First off a few personal items which I have been neglecting for the past few days. My daughter and son received their progress reports (they were called report cards when I was in school but now they are known as progress reports) last week. My daughter who has been labeled a "nerd" by her aunt received an extremely favorable progress report. She is in the second grade and they are not given A's, B's, C's, D's or F's they are given 1's (not so good), 2's (better) and 3's (best). She received nothing but 3's and 2+'s hence earning the nickname from her beloved aunt.
I hope she stays a nerd throughout her academic years. A "nerd" is a good nickname as long as she keeps getting progress reports like the ones she has been receiving. I think my daughter will be a "cool nerd" when she is in High School as long as she gets over her need to be perfect. This is another story for another time.
My son who is only in pre-school; he will start kindergarten in the Fall received his progress report as well. This was more of an informal meeting with his pre-school teacher than my daughter's progress report but was also very good. I am not so sure we will ever label my son a "nerd" in the coming years but his teacher had nothing but good things to say about him. One of the compliments he received from his teacher was how good a listener he is. This was shocking to my wife and me because he must leave all his listening skills at school. At home he will listen after the second and sometimes third time we tell him to do something. So when his teacher told us this we were amazed. We asked her if she had the right child. She assured us it was Jonathan and she has even used him as an example of what to do for the other children. This was truly amazing and I am so blessed to have two wonderful children.
I have to be very careful of how I present my "going away" to my children because I don't want to ruin their beautiful lives. I know there will be some bumpy roads but I do know my wife will continue the positive reinforcement while I am away. Yes, I will miss a few firsts and it really pains me to think of this; however; I will truly be there for them when my time is up. I will truly be there for them over their lifetime. There will be no more distractions, no more lying and no more pretending. I am a better father because of what has happened and I fully intend on becoming better and better as each day passes no matter where I spend the next few years.

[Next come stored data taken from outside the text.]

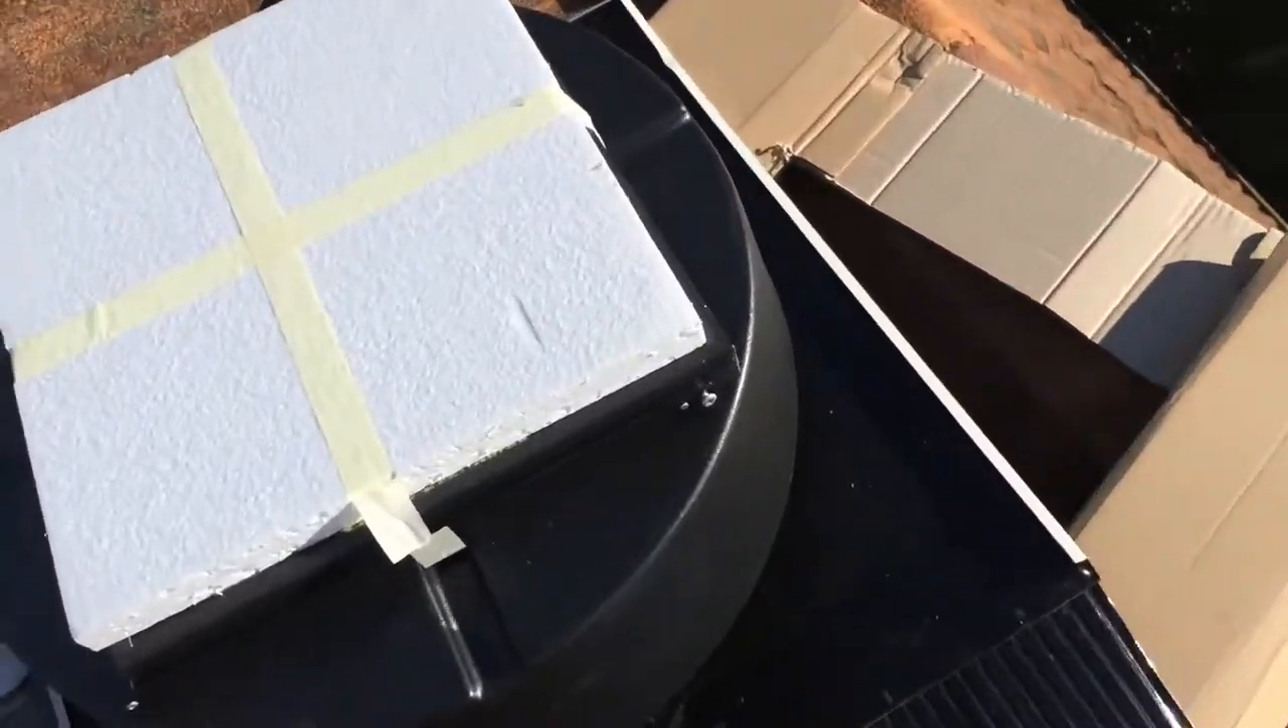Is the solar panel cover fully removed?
No.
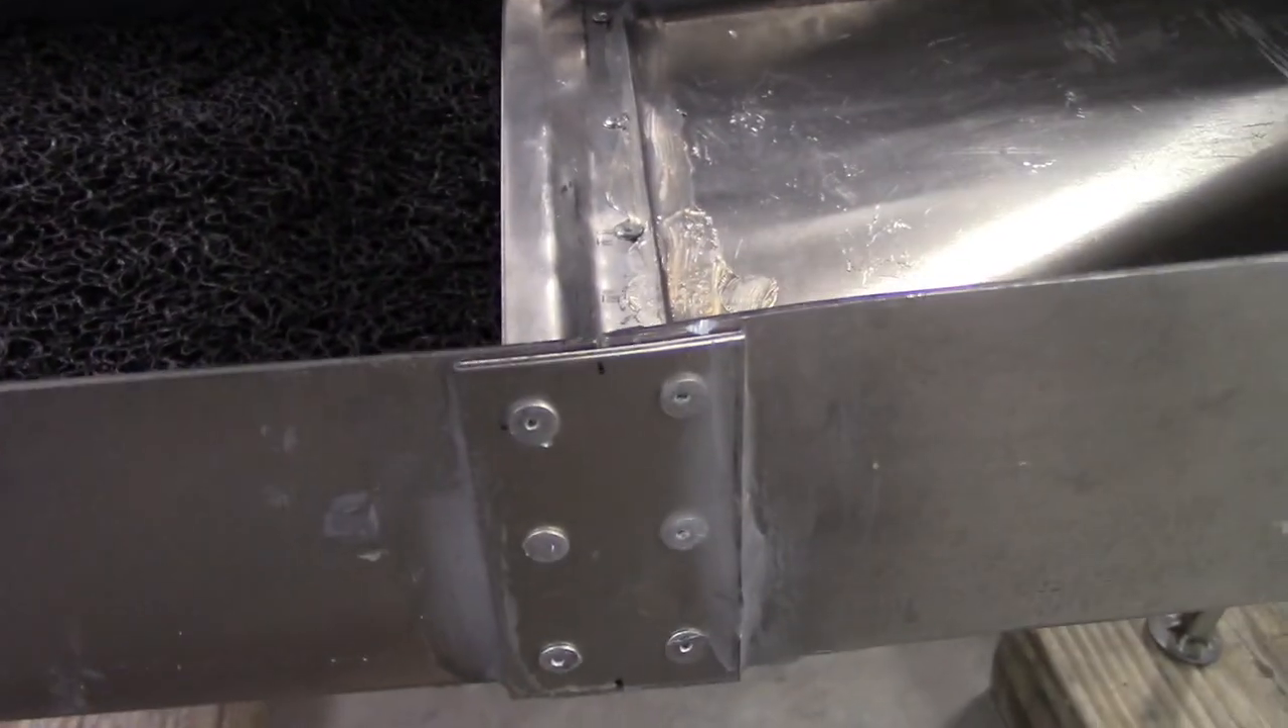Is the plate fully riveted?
Yes.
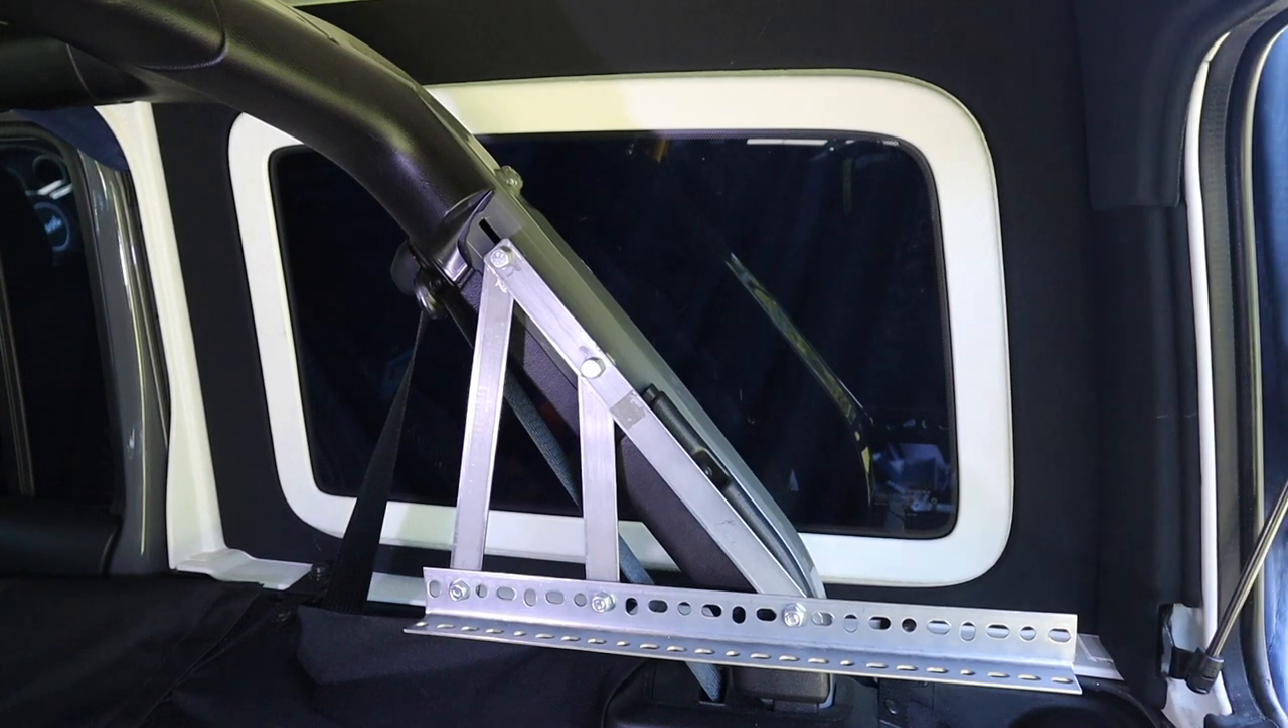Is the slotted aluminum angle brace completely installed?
Yes.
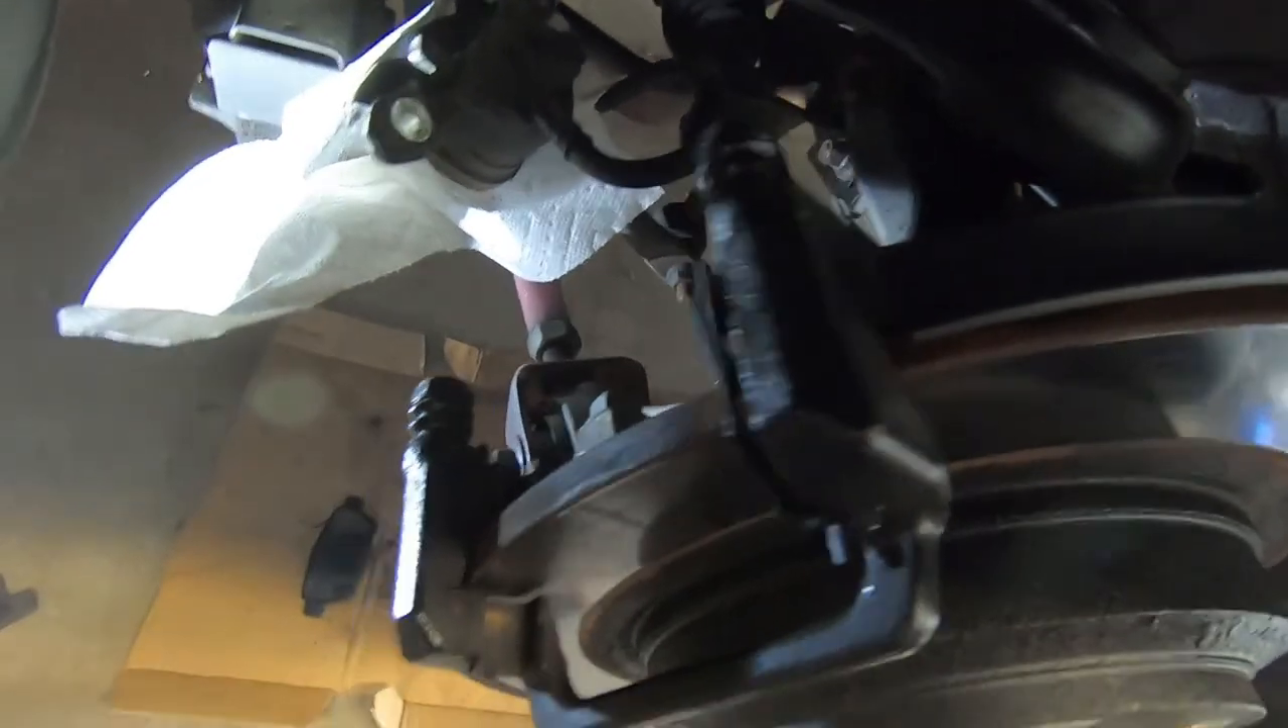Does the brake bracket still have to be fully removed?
Yes.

I couldn't have asked for a better family. All I ever need is right in front of me. Yes, I did some incredibly stupid things without thinking of the consequences and I will pay for those stupid things and rightfully so. We live in a civilized society and people should act civilized at all times. I did not act civilized and will be punished for those actions. I do know I have some powerful tools to get me through each and every day. Those powerful are just as effective on the outside as they are on the inside as long as I keep those principles a part of my daily affairs. My future is uncertain but as long as I live today with a positive purpose and look to my Higher Power for guidance life today gets better which will make my future that much better.
Earlier today I had a conversation with a very prominent psychiatrist in the field of compulsive gambling. This man has been a leader in the field for over 30 years and as I explained my situation to him I felt very uneasy. I did not meet him face to face which may have made me more comfortable I spoke with him over the telephone. I spoke for about 15 minutes and did not receive a great of feedback which made me feel very uncomfortable. This is one of my character defects; I have a need to be liked by everyone and I feel everyone should like me. Let's face it there are many people who don't like me and may never like me because of the things I have done. However; when I was faced with this silence by the psychiatrist I realized I have a great deal of work to do on this character defect.
I know people will either like me or won't like me and that is life but there is something inside of me that needs to be liked. Where does this come from? I am not sure and will continue to search for answers to this question. For the time being I will continue to be aware of this character defect and won't do anything detrimental to act on this character defect like say or do the wrong thing in order to be liked. In the past I would do or say anything to be liked and I still have some of this inside me but the difference now is that I am aware of this character defect. Being aware of a character defect is the first step for me in getting rid of this character defect but I still have a long way to go.
As the conversation went on I felt a little more comfortable with myself and the psychiatrist. The psychiatrist had asked me if I get any urges to gamble and I responded no. I went on to tell him how I have immersed myself in Gamblers Anonymous and I am truly working the Program so I don't get any urges. He told me this was a very good thing and I was doing very well in my recovery. I thought a little more about why I didn't have any urges and I thought of the other times I had stopped gambling.
In the other times I had stopped gambling there was no recovery just abstinence. Now I have recovery and intend on having recovery in my life for the rest of my life. This may seem like a daunting task for some people but I need to have recovery or I am destined to make those same mistakes again. Only the next time (with the help of GA and my Higher Power there won't be a next time) will truly be the last time because it will lead to a very lonely death. We have a fabulous member in GA who always states they are a grateful compulsive gambler and I would have to second this because I am a blessed and grateful compulsive gambler.